***** Page text *****
Prospective Students

Information for prospective PhD students interested in Internet measurement, networking, and systems research.

Prospective Students

Joining my research group at UMD

Recruiting

I am recruiting PhD students to join my research group in the Department of Computer Science at the University of Maryland, College Park, where I will start as an Assistant Professor in 2027.

If you are interested in working with me, please apply through the official UMD Computer Science graduate admissions process. In your statement, please mention me, Loqman Salamatian, by name so your application is easy for me to find. The formal application goes through UMD, and the UMD Graduate School application process page has the university-level details.

You are also welcome to send me a short email describing your background, research interests, and what draws you to the group. The email does not need to be elaborate; its main purpose is to help me identify your application.

Research

My research asks how we can understand an Internet that is globally important but only partially observable. Network operators, researchers, policymakers, and users often need answers to questions that the available data was not designed to answer: where a performance problem originates, how traffic reaches a service, which infrastructure choices shape user experience, or how technical systems distribute access and reliability across populations.

Addressing these questions usually requires combining several kinds of work. We may design new measurements, repurpose large operational datasets, build systems that operate at Internet scale, or develop inference methods that recover hidden structure from indirect evidence. A recurring challenge is to distinguish what the data directly establishes from what must be inferred, and to characterize the assumptions under which that inference is credible.

Current and prospective directions include Internet measurement, network topology and routing inference, performance diagnosis, infrastructure planning, and methods for studying the social and policy consequences of networked systems. I am especially interested in work that crosses traditional boundaries: for example, using systems techniques to answer questions about accountability, or using measurement and causal reasoning to understand how infrastructure decisions affect different users.

Students do not need prior experience in all of these areas. Strong preparation in networking, systems, measurement, statistics, optimization, or data analysis can each provide a useful starting point. More important is an interest in problems where the evidence is incomplete, the right abstraction is not obvious, and progress requires both technical construction and disciplined reasoning.

Working Together

I view research as an iterative process rather than a sequence in which the question, method, and evaluation are fixed from the beginning. Projects often start with an observation or a broad problem. We then sharpen the question, determine what evidence would be convincing, build the necessary system or methodology, and revise our understanding as the results expose weaknesses in the original framing.

I care about technical depth, but also about knowing why a result should be believed. That means examining alternative explanations, testing sensitivity to modeling choices, understanding where a method fails, and resisting claims that extend beyond the evidence. Negative results and failed approaches are often valuable when they reveal that a question was poorly posed or that an assumption does not survive contact with real data.

Writing is part of this reasoning process. Clear exposition forces us to identify the actual contribution, separate mechanism from observation, and explain why the work matters beyond a particular dataset or implementation. I work closely with students on framing, experimentation, visualization, and writing, especially early in a project when these pieces are still tightly connected.

My goal as an advisor is to provide guidance while helping students develop independent research judgment. Over time, students should become able to identify worthwhile problems, choose methods appropriate to the evidence, evaluate their own claims critically, and articulate a research agenda that is recognizably their own. I value curiosity, intellectual honesty, reliability, and a willingness to take increasing ownership of both the direction and execution of the work.
*****
## Work instruction 1
Please reproduce the stretch of the prospective students page from "Joining my research" through "the university-level details.", keeping every word unchanged.
## Work instruction 2
On the prospective students page, what is the main purpose of the short email that applicants may send?
***** Data provided *****
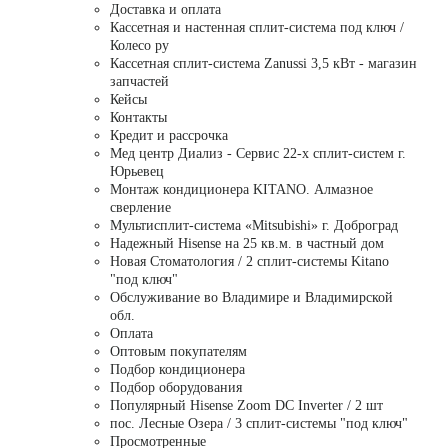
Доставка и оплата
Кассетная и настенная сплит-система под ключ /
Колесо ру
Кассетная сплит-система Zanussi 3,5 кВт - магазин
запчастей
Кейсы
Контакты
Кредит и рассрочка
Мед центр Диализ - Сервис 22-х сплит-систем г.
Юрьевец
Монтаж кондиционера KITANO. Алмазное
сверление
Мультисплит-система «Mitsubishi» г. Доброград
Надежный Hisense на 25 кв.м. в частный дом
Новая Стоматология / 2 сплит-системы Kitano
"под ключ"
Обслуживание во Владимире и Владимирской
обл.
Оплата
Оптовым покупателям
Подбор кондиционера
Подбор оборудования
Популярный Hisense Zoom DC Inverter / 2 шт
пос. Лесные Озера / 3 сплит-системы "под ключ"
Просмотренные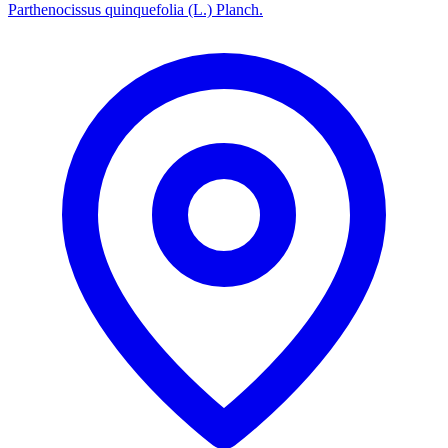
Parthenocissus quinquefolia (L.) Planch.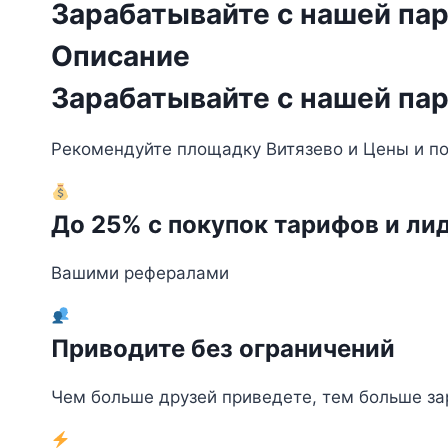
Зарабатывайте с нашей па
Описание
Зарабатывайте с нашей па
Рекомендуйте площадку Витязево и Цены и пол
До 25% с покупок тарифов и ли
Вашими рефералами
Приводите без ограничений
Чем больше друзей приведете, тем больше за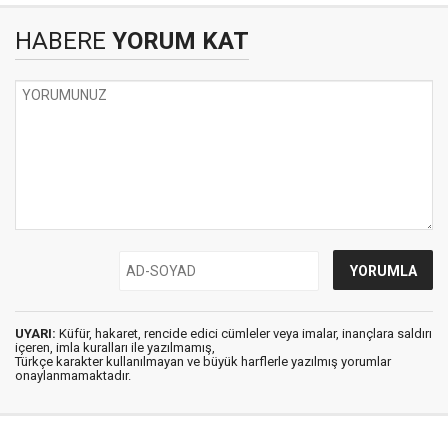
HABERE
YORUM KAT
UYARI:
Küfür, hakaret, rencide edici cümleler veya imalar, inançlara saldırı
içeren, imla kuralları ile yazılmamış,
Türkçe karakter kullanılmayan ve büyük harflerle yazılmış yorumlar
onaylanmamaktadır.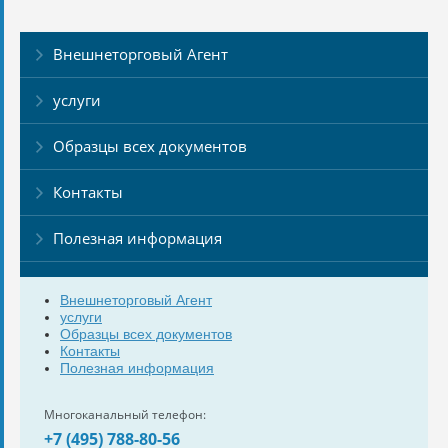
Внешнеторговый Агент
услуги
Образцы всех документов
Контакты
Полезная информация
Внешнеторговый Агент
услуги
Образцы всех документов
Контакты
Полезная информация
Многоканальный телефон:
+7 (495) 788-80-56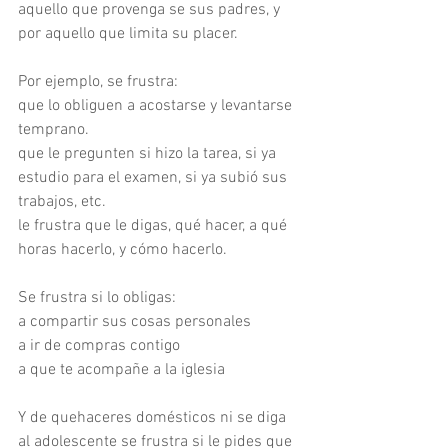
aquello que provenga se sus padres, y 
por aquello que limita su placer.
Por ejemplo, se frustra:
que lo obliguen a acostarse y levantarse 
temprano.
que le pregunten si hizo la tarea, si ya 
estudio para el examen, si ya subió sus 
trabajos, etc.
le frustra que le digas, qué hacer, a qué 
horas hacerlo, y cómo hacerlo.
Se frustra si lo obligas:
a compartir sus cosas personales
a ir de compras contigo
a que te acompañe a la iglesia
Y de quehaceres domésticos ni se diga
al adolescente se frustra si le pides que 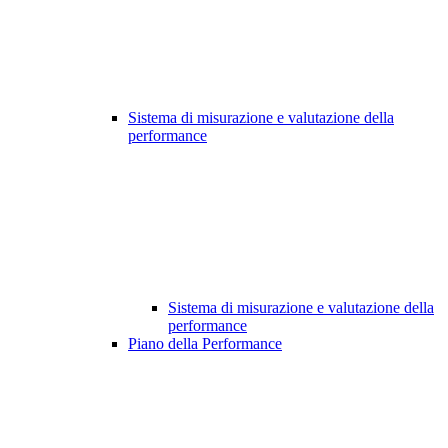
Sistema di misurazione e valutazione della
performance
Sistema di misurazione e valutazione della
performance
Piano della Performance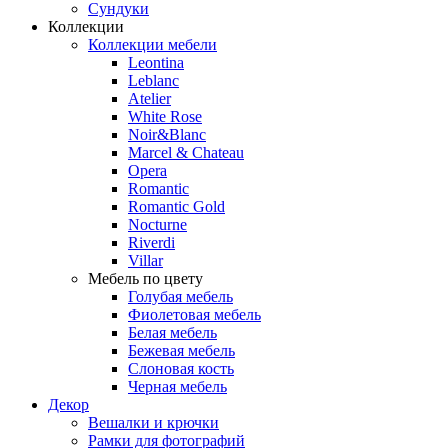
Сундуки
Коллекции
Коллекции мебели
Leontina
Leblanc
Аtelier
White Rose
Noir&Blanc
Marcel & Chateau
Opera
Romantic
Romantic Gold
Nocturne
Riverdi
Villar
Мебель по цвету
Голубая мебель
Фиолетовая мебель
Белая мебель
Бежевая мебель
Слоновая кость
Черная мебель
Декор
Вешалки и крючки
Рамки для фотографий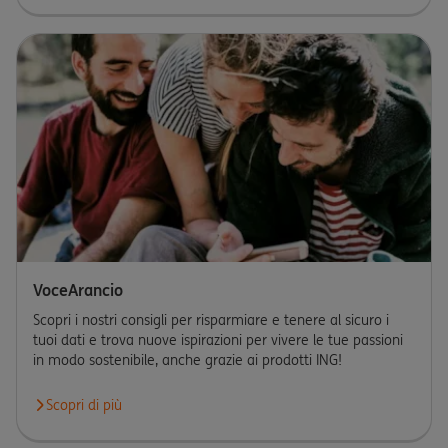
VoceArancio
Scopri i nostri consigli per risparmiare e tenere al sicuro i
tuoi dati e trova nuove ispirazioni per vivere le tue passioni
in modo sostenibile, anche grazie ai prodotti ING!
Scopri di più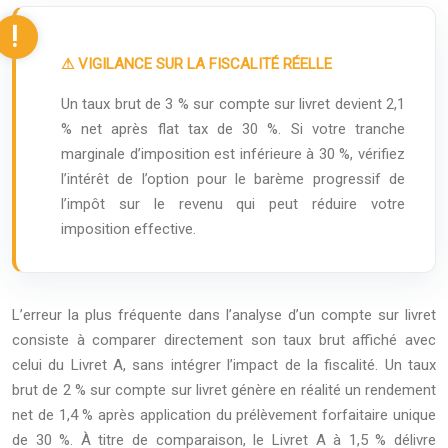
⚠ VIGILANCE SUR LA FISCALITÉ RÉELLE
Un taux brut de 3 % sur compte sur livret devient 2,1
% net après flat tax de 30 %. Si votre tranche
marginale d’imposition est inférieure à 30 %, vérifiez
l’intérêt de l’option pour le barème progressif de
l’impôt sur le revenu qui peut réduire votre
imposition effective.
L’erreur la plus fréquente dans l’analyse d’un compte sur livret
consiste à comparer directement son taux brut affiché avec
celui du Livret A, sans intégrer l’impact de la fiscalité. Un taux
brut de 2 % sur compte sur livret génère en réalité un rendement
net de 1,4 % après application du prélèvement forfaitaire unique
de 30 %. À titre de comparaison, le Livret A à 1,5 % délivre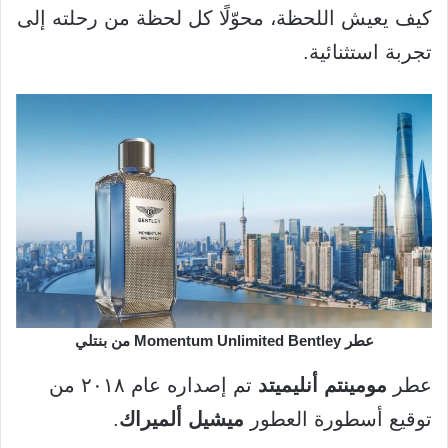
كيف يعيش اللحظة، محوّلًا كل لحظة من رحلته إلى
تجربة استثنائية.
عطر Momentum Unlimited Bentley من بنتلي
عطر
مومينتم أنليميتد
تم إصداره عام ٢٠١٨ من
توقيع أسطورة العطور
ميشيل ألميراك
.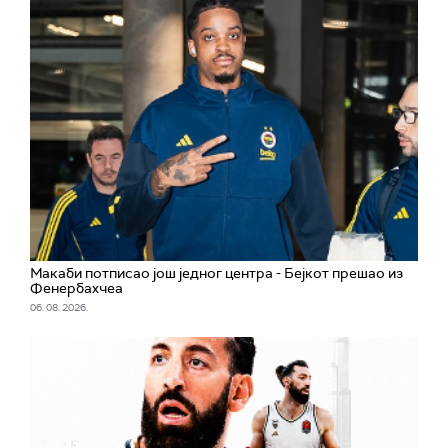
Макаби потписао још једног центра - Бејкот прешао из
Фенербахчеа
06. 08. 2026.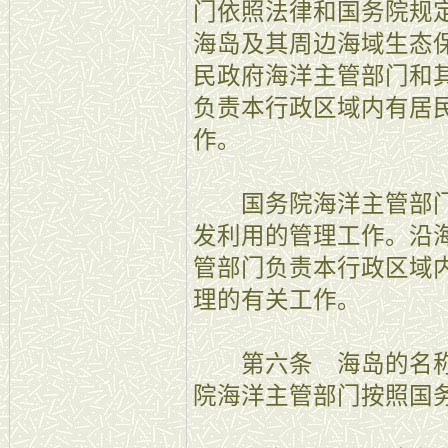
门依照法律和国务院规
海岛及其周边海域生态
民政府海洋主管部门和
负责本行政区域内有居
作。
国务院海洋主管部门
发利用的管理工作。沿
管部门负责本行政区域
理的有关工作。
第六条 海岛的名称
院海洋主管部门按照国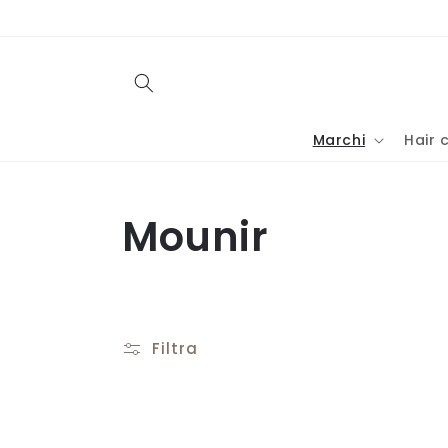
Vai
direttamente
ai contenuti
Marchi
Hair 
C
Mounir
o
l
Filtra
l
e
*****
## Expected output 1
Joining my research group at UMD

Recruiting

I am recruiting PhD students to join my research group in the Department of Computer Science at the University of Maryland, College Park, where I will start as an Assistant Professor in 2027.

If you are interested in working with me, please apply through the official UMD Computer Science graduate admissions process. In your statement, please mention me, Loqman Salamatian, by name so your application is easy for me to find. The formal application goes through UMD, and the UMD Graduate School application process page has the university-level details.

## Expected output 2
Its main purpose is to help identify the applicant's application.